◆ PAGE ◆
Par Léo Ruiz, en Argentine
4 minutes
Independiente aux portes de l’enfer

Monument du foot argentin et sud-américain, Independiente s'apprête à découvrir, pour la première fois de sa glorieuse histoire, la seconde division. Un nouveau coup de tonnerre en Argentine après la relégation de River Plate il y a deux ans.

Un miracle ne suffirait pas. Il en faudrait deux ou trois. Pour rester en première division, Independiente doit remporter ses deux derniers matchs, Argentinos Juniors doit perdre les deux siens, et San Martin de San Juan ne doit en gagner aucun. C’est une quasi certitude, El Rojo, un grand d’Argentine et d’Amérique du Sud, découvrira la B Nacional (la L2 locale) la saison prochaine. Un coup de tonnerre. Le deuxième en deux ans, après la relégation de River Plate. C’est d’ailleurs dans le stade de ce dernier, ce week-end, au Monumental, que les Diables rouges ont fait un grand pas vers l’enfer. Une défaite 2-1, une trentaine de supporters devenus fous, arrachant les sièges et les balançant sur les fans adverses, le reste quittant le stade en pleurs, tout comme leur joueur Hernán Fredes, formé au club et inconsolable à sa sortie du terrain. Le soir même, le Racing d’Avellaneda, l’éternel rival, faisait la grosse bringue dans son Cilindro, où il recevait et battait Boca Juniors (2-0). En tout début de seconde période, un fan déguisé en fantôme, avec un immense B sur le ventre, mettait le stade en transe en s’offrant sans trop de problèmes un tour de terrain. « Le fantôme de la relégation. »

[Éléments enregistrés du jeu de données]

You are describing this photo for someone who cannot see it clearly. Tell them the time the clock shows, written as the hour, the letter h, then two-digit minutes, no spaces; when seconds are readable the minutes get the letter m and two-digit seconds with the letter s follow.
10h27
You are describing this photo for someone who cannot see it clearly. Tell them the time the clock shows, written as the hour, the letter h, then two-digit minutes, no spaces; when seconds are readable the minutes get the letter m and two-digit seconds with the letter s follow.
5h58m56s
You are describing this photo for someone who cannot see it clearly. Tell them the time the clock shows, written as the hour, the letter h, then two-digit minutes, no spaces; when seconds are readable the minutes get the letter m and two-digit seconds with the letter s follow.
---
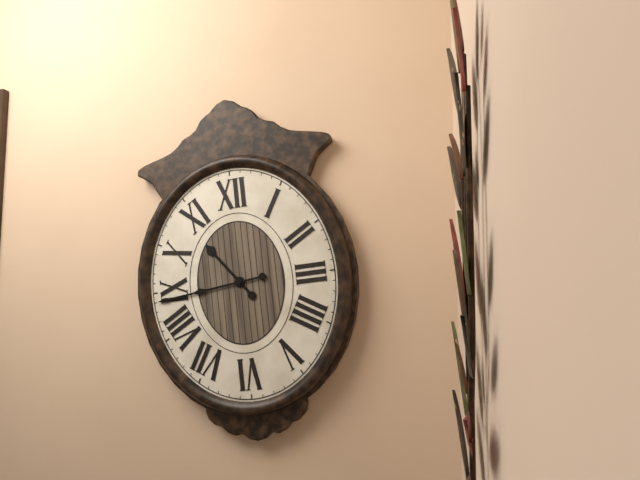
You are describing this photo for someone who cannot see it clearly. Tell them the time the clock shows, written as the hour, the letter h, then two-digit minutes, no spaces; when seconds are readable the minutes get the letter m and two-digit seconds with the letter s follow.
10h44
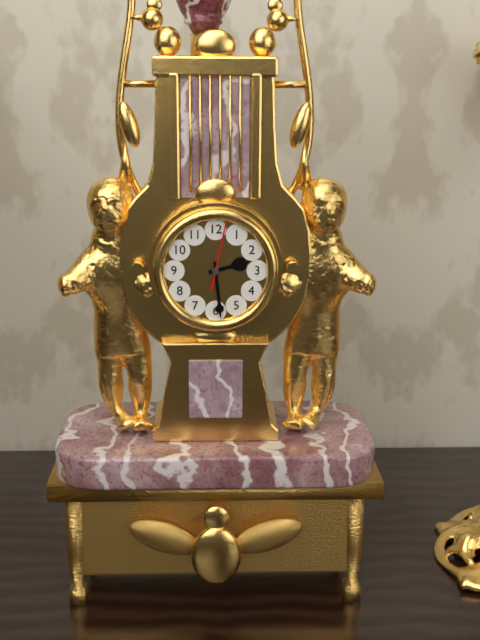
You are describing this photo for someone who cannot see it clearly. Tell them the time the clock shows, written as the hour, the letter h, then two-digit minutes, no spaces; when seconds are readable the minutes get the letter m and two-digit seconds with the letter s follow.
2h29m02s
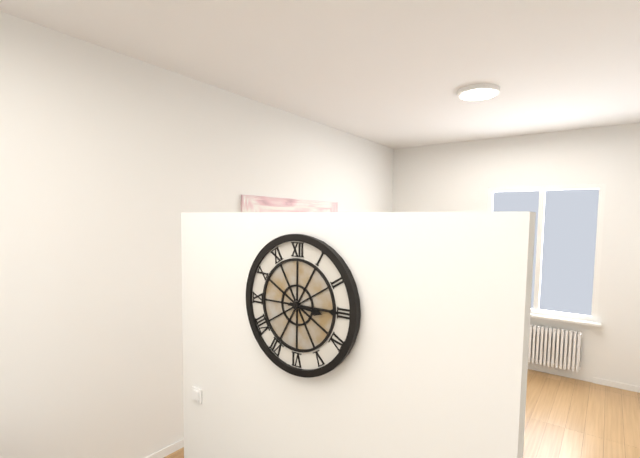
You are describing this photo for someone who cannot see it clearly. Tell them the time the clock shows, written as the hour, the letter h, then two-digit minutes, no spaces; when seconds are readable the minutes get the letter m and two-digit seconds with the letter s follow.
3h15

◆ LISTE DES TÂCHES ◆
1 – D'après l'article sur Independiente, quel club le Racing d'Avellaneda a-t-il battu dans son Cilindro, et sur quel score ?
2 – Recopiez l'article sur Independiente entre « Monument du foot » et « a deux ans. », inclus.
Ce matériel n'a aucun rôle à jouer ici.

◆ RÉPONSES PAR TÂCHE ◆
1 – Le Racing d'Avellaneda a battu Boca Juniors 2-0.

2 –
Monument du foot argentin et sud-américain, Independiente s'apprête à découvrir, pour la première fois de sa glorieuse histoire, la seconde division. Un nouveau coup de tonnerre en Argentine après la relégation de River Plate il y a deux ans.